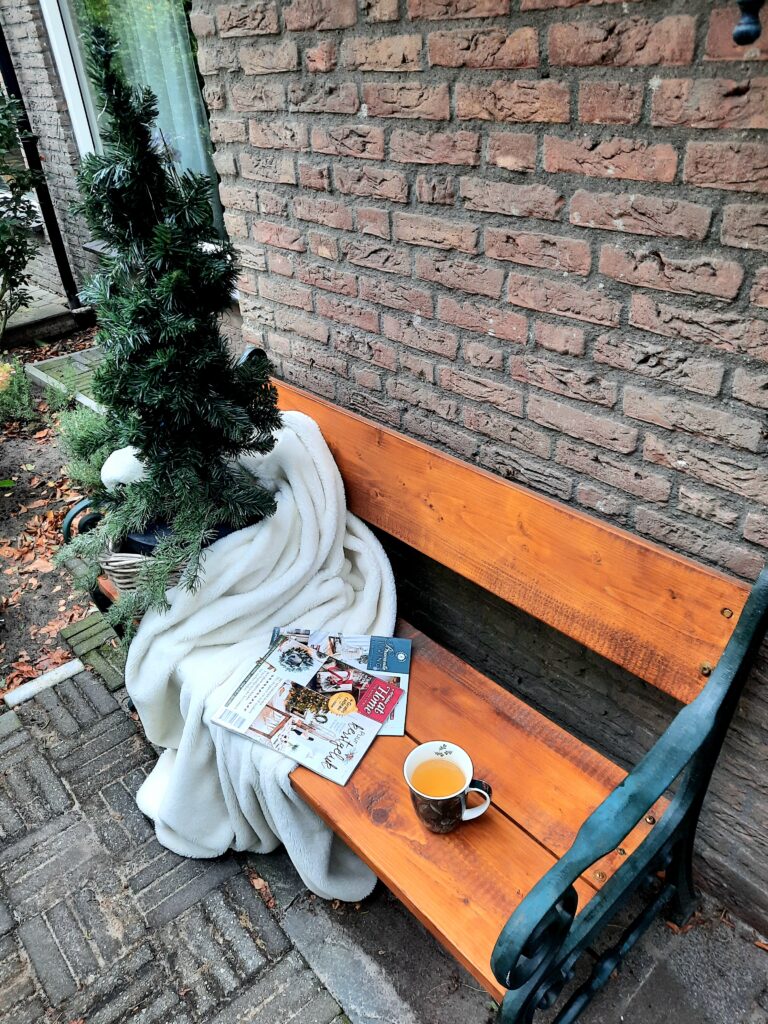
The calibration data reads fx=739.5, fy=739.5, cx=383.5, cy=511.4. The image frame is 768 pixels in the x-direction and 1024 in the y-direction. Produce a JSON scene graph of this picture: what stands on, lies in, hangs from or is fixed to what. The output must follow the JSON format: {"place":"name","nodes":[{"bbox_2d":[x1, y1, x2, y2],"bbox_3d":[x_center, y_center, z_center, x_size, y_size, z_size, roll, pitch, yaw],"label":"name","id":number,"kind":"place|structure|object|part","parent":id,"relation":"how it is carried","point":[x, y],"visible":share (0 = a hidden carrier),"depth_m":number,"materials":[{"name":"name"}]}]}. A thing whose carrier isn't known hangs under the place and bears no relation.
{"place":"outdoors","nodes":[
{"label":"outdoors","id":0,"kind":"place"},
{"bbox_2d":[0,285,89,347],"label":"stone step","id":1,"kind":"structure","parent":0,"point":[55,310],"depth_m":4.68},
{"bbox_2d":[0,323,106,696],"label":"garden soil","id":2,"kind":"structure","parent":0,"point":[45,620],"visible":0.49,"materials":[{"name":"brown soil"}]},
{"bbox_2d":[0,353,36,422],"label":"small shrub","id":3,"kind":"object","parent":2,"relation":"in","point":[26,399],"visible":0.95,"depth_m":3.60,"materials":[{"name":"green plant"}]},
{"bbox_2d":[0,89,44,333],"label":"shrub","id":4,"kind":"object","parent":2,"relation":"on","point":[20,254],"visible":1,"depth_m":3.85,"materials":[{"name":"green plant"}]},
{"bbox_2d":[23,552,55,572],"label":"fallen leaf","id":5,"kind":"object","parent":2,"relation":"on","point":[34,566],"visible":0.91,"depth_m":2.80,"materials":[{"name":"brown plant"}]},
{"bbox_2d":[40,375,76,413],"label":"small plant","id":6,"kind":"object","parent":2,"relation":"in","point":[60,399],"visible":0.77,"depth_m":3.73,"materials":[{"name":"green plant"}]},
{"bbox_2d":[24,346,105,411],"bbox_3d":[-1.531,-0.716,4.107,0.607,0.107,0.933,-28,39,-34],"label":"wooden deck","id":7,"kind":"structure","parent":2,"relation":"on","point":[34,371],"depth_m":4.14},
{"bbox_2d":[52,401,112,495],"bbox_3d":[-1.084,-0.242,2.859,0.371,0.403,0.413,-28,39,-34],"label":"shrub","id":8,"kind":"object","parent":2,"relation":"in","point":[81,433],"visible":0.44,"depth_m":2.80,"materials":[{"name":"green plant"}]},
{"bbox_2d":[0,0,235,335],"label":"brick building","id":9,"kind":"structure","parent":0,"point":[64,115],"depth_m":4.28,"materials":[{"name":"brick"}]},
{"bbox_2d":[0,3,85,314],"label":"drainpipe","id":10,"kind":"object","parent":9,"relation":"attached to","point":[13,80],"visible":0.86,"depth_m":4.64,"materials":[{"name":"black metal"}]},
{"bbox_2d":[42,0,227,256],"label":"window","id":11,"kind":"structure","parent":9,"relation":"in","point":[55,26],"depth_m":3.37,"materials":[{"name":"glass"}]},
{"bbox_2d":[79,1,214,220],"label":"curtain","id":12,"kind":"object","parent":11,"relation":"in","point":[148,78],"visible":0.22,"depth_m":3.34,"materials":[{"name":"fabric"}]},
{"bbox_2d":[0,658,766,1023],"label":"brick pavement","id":13,"kind":"structure","parent":0,"point":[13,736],"materials":[{"name":"grey brick"}]},
{"bbox_2d":[1,658,84,708],"bbox_3d":[-1.010,0.527,2.097,0.338,0.053,0.084,-28,39,-34],"label":"stone edging","id":14,"kind":"object","parent":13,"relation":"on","point":[72,663],"visible":0.96,"depth_m":2.12,"materials":[{"name":"white"}]},
{"bbox_2d":[59,612,128,693],"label":"paving bricks","id":15,"kind":"object","parent":13,"relation":"on","point":[85,635],"visible":0.43,"depth_m":2.24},
{"bbox_2d":[248,872,274,906],"bbox_3d":[-0.265,0.794,1.581,0.056,0.020,0.112,-28,39,-34],"label":"fallen leaf","id":16,"kind":"object","parent":13,"relation":"on","point":[260,883],"visible":0.74,"depth_m":1.57,"materials":[{"name":"brown plant"}]},
{"bbox_2d":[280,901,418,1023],"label":"stone edging","id":17,"kind":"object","parent":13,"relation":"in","point":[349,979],"visible":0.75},
{"bbox_2d":[62,348,767,1023],"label":"wooden bench","id":18,"kind":"object","parent":13,"relation":"on","point":[701,788],"visible":0.67,"depth_m":1.26,"materials":[{"name":"brown wood"}]},
{"bbox_2d":[97,537,191,598],"bbox_3d":[-0.504,0.091,1.761,0.307,0.182,0.286,-28,39,-34],"label":"wicker basket","id":19,"kind":"object","parent":18,"relation":"on","point":[123,575],"visible":0.19,"depth_m":1.63,"materials":[{"name":"wicker"}]},
{"bbox_2d":[100,446,147,490],"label":"blanket","id":20,"kind":"object","parent":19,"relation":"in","point":[133,465],"visible":0.51,"depth_m":1.66,"materials":[{"name":"white"}]},
{"bbox_2d":[51,15,281,621],"bbox_3d":[-0.452,-0.364,1.494,0.528,1.050,0.538,-28,39,-34],"label":"christmas tree","id":21,"kind":"object","parent":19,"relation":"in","point":[174,319],"visible":0.98,"depth_m":1.45,"materials":[{"name":"plant"}]},
{"bbox_2d":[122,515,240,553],"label":"pot","id":22,"kind":"object","parent":19,"relation":"in","point":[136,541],"visible":0.1,"depth_m":1.63,"materials":[{"name":"black plastic"}]},
{"bbox_2d":[120,406,398,896],"bbox_3d":[-0.269,0.269,1.646,0.638,0.655,0.680,-28,39,-34],"label":"white blanket","id":23,"kind":"object","parent":18,"relation":"on","point":[269,530],"visible":0.66,"depth_m":1.54,"materials":[{"name":"fabric"}]},
{"bbox_2d":[213,629,399,785],"bbox_3d":[-0.135,0.356,1.403,0.295,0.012,0.254,15,36,27],"label":"magazine","id":24,"kind":"object","parent":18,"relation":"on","point":[260,721],"visible":0.99,"depth_m":1.39,"materials":[{"name":"paper"}]},
{"bbox_2d":[269,628,411,739],"bbox_3d":[-0.087,0.334,1.454,0.268,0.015,0.222,1,32,7],"label":"magazine","id":25,"kind":"object","parent":18,"relation":"on","point":[406,670],"visible":0.42,"depth_m":1.48,"materials":[{"name":"paper"}]},
{"bbox_2d":[405,741,490,832],"bbox_3d":[0.102,0.442,1.169,0.111,0.114,0.124,-28,39,-34],"label":"mug","id":26,"kind":"object","parent":18,"relation":"on","point":[448,797],"visible":0.99,"depth_m":1.15,"materials":[{"name":"ceramic"}]},
{"bbox_2d":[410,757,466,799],"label":"tea","id":27,"kind":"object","parent":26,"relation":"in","point":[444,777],"visible":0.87,"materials":[{"name":"orange liquid"}]},
{"label":"mug handle","id":28,"kind":"part","parent":26,"relation":"part of","materials":[{"name":"white ceramic"}]},
{"label":"seat plank","id":29,"kind":"part","parent":18,"relation":"part of","materials":[{"name":"brown wood"}]},
{"label":"backrest board","id":30,"kind":"part","parent":18,"relation":"part of","materials":[{"name":"brown wood"}]},
{"label":"armrest","id":31,"kind":"part","parent":18,"relation":"part of","materials":[{"name":"teal metal"}]},
{"bbox_2d":[190,0,767,932],"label":"brick wall","id":32,"kind":"structure","parent":0,"point":[543,57],"depth_m":1.30,"materials":[{"name":"red brick"}]},
{"bbox_2d":[733,0,764,45],"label":"ornament","id":33,"kind":"object","parent":32,"relation":"attached to","point":[750,31],"visible":0.99,"depth_m":0.88,"materials":[{"name":"black metal"}]}
]}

(TASK OBJECTIVE): Please give back the data above word for word, with no pictures included.

(EXERCISE RESPONSE):
The calibration data reads fx=739.5, fy=739.5, cx=383.5, cy=511.4. The image frame is 768 pixels in the x-direction and 1024 in the y-direction. Produce a JSON scene graph of this picture: what stands on, lies in, hangs from or is fixed to what. The output must follow the JSON format: {"place":"name","nodes":[{"bbox_2d":[x1, y1, x2, y2],"bbox_3d":[x_center, y_center, z_center, x_size, y_size, z_size, roll, pitch, yaw],"label":"name","id":number,"kind":"place|structure|object|part","parent":id,"relation":"how it is carried","point":[x, y],"visible":share (0 = a hidden carrier),"depth_m":number,"materials":[{"name":"name"}]}]}. A thing whose carrier isn't known hangs under the place and bears no relation.
{"place":"outdoors","nodes":[
{"label":"outdoors","id":0,"kind":"place"},
{"bbox_2d":[0,285,89,347],"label":"stone step","id":1,"kind":"structure","parent":0,"point":[55,310],"depth_m":4.68},
{"bbox_2d":[0,323,106,696],"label":"garden soil","id":2,"kind":"structure","parent":0,"point":[45,620],"visible":0.49,"materials":[{"name":"brown soil"}]},
{"bbox_2d":[0,353,36,422],"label":"small shrub","id":3,"kind":"object","parent":2,"relation":"in","point":[26,399],"visible":0.95,"depth_m":3.60,"materials":[{"name":"green plant"}]},
{"bbox_2d":[0,89,44,333],"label":"shrub","id":4,"kind":"object","parent":2,"relation":"on","point":[20,254],"visible":1,"depth_m":3.85,"materials":[{"name":"green plant"}]},
{"bbox_2d":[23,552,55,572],"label":"fallen leaf","id":5,"kind":"object","parent":2,"relation":"on","point":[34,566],"visible":0.91,"depth_m":2.80,"materials":[{"name":"brown plant"}]},
{"bbox_2d":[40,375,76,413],"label":"small plant","id":6,"kind":"object","parent":2,"relation":"in","point":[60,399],"visible":0.77,"depth_m":3.73,"materials":[{"name":"green plant"}]},
{"bbox_2d":[24,346,105,411],"bbox_3d":[-1.531,-0.716,4.107,0.607,0.107,0.933,-28,39,-34],"label":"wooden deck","id":7,"kind":"structure","parent":2,"relation":"on","point":[34,371],"depth_m":4.14},
{"bbox_2d":[52,401,112,495],"bbox_3d":[-1.084,-0.242,2.859,0.371,0.403,0.413,-28,39,-34],"label":"shrub","id":8,"kind":"object","parent":2,"relation":"in","point":[81,433],"visible":0.44,"depth_m":2.80,"materials":[{"name":"green plant"}]},
{"bbox_2d":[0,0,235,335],"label":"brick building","id":9,"kind":"structure","parent":0,"point":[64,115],"depth_m":4.28,"materials":[{"name":"brick"}]},
{"bbox_2d":[0,3,85,314],"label":"drainpipe","id":10,"kind":"object","parent":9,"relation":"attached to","point":[13,80],"visible":0.86,"depth_m":4.64,"materials":[{"name":"black metal"}]},
{"bbox_2d":[42,0,227,256],"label":"window","id":11,"kind":"structure","parent":9,"relation":"in","point":[55,26],"depth_m":3.37,"materials":[{"name":"glass"}]},
{"bbox_2d":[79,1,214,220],"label":"curtain","id":12,"kind":"object","parent":11,"relation":"in","point":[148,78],"visible":0.22,"depth_m":3.34,"materials":[{"name":"fabric"}]},
{"bbox_2d":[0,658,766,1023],"label":"brick pavement","id":13,"kind":"structure","parent":0,"point":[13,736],"materials":[{"name":"grey brick"}]},
{"bbox_2d":[1,658,84,708],"bbox_3d":[-1.010,0.527,2.097,0.338,0.053,0.084,-28,39,-34],"label":"stone edging","id":14,"kind":"object","parent":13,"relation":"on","point":[72,663],"visible":0.96,"depth_m":2.12,"materials":[{"name":"white"}]},
{"bbox_2d":[59,612,128,693],"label":"paving bricks","id":15,"kind":"object","parent":13,"relation":"on","point":[85,635],"visible":0.43,"depth_m":2.24},
{"bbox_2d":[248,872,274,906],"bbox_3d":[-0.265,0.794,1.581,0.056,0.020,0.112,-28,39,-34],"label":"fallen leaf","id":16,"kind":"object","parent":13,"relation":"on","point":[260,883],"visible":0.74,"depth_m":1.57,"materials":[{"name":"brown plant"}]},
{"bbox_2d":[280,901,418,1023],"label":"stone edging","id":17,"kind":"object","parent":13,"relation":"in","point":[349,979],"visible":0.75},
{"bbox_2d":[62,348,767,1023],"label":"wooden bench","id":18,"kind":"object","parent":13,"relation":"on","point":[701,788],"visible":0.67,"depth_m":1.26,"materials":[{"name":"brown wood"}]},
{"bbox_2d":[97,537,191,598],"bbox_3d":[-0.504,0.091,1.761,0.307,0.182,0.286,-28,39,-34],"label":"wicker basket","id":19,"kind":"object","parent":18,"relation":"on","point":[123,575],"visible":0.19,"depth_m":1.63,"materials":[{"name":"wicker"}]},
{"bbox_2d":[100,446,147,490],"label":"blanket","id":20,"kind":"object","parent":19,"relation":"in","point":[133,465],"visible":0.51,"depth_m":1.66,"materials":[{"name":"white"}]},
{"bbox_2d":[51,15,281,621],"bbox_3d":[-0.452,-0.364,1.494,0.528,1.050,0.538,-28,39,-34],"label":"christmas tree","id":21,"kind":"object","parent":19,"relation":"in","point":[174,319],"visible":0.98,"depth_m":1.45,"materials":[{"name":"plant"}]},
{"bbox_2d":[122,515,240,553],"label":"pot","id":22,"kind":"object","parent":19,"relation":"in","point":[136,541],"visible":0.1,"depth_m":1.63,"materials":[{"name":"black plastic"}]},
{"bbox_2d":[120,406,398,896],"bbox_3d":[-0.269,0.269,1.646,0.638,0.655,0.680,-28,39,-34],"label":"white blanket","id":23,"kind":"object","parent":18,"relation":"on","point":[269,530],"visible":0.66,"depth_m":1.54,"materials":[{"name":"fabric"}]},
{"bbox_2d":[213,629,399,785],"bbox_3d":[-0.135,0.356,1.403,0.295,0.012,0.254,15,36,27],"label":"magazine","id":24,"kind":"object","parent":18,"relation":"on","point":[260,721],"visible":0.99,"depth_m":1.39,"materials":[{"name":"paper"}]},
{"bbox_2d":[269,628,411,739],"bbox_3d":[-0.087,0.334,1.454,0.268,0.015,0.222,1,32,7],"label":"magazine","id":25,"kind":"object","parent":18,"relation":"on","point":[406,670],"visible":0.42,"depth_m":1.48,"materials":[{"name":"paper"}]},
{"bbox_2d":[405,741,490,832],"bbox_3d":[0.102,0.442,1.169,0.111,0.114,0.124,-28,39,-34],"label":"mug","id":26,"kind":"object","parent":18,"relation":"on","point":[448,797],"visible":0.99,"depth_m":1.15,"materials":[{"name":"ceramic"}]},
{"bbox_2d":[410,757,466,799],"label":"tea","id":27,"kind":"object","parent":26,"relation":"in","point":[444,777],"visible":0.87,"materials":[{"name":"orange liquid"}]},
{"label":"mug handle","id":28,"kind":"part","parent":26,"relation":"part of","materials":[{"name":"white ceramic"}]},
{"label":"seat plank","id":29,"kind":"part","parent":18,"relation":"part of","materials":[{"name":"brown wood"}]},
{"label":"backrest board","id":30,"kind":"part","parent":18,"relation":"part of","materials":[{"name":"brown wood"}]},
{"label":"armrest","id":31,"kind":"part","parent":18,"relation":"part of","materials":[{"name":"teal metal"}]},
{"bbox_2d":[190,0,767,932],"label":"brick wall","id":32,"kind":"structure","parent":0,"point":[543,57],"depth_m":1.30,"materials":[{"name":"red brick"}]},
{"bbox_2d":[733,0,764,45],"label":"ornament","id":33,"kind":"object","parent":32,"relation":"attached to","point":[750,31],"visible":0.99,"depth_m":0.88,"materials":[{"name":"black metal"}]}
]}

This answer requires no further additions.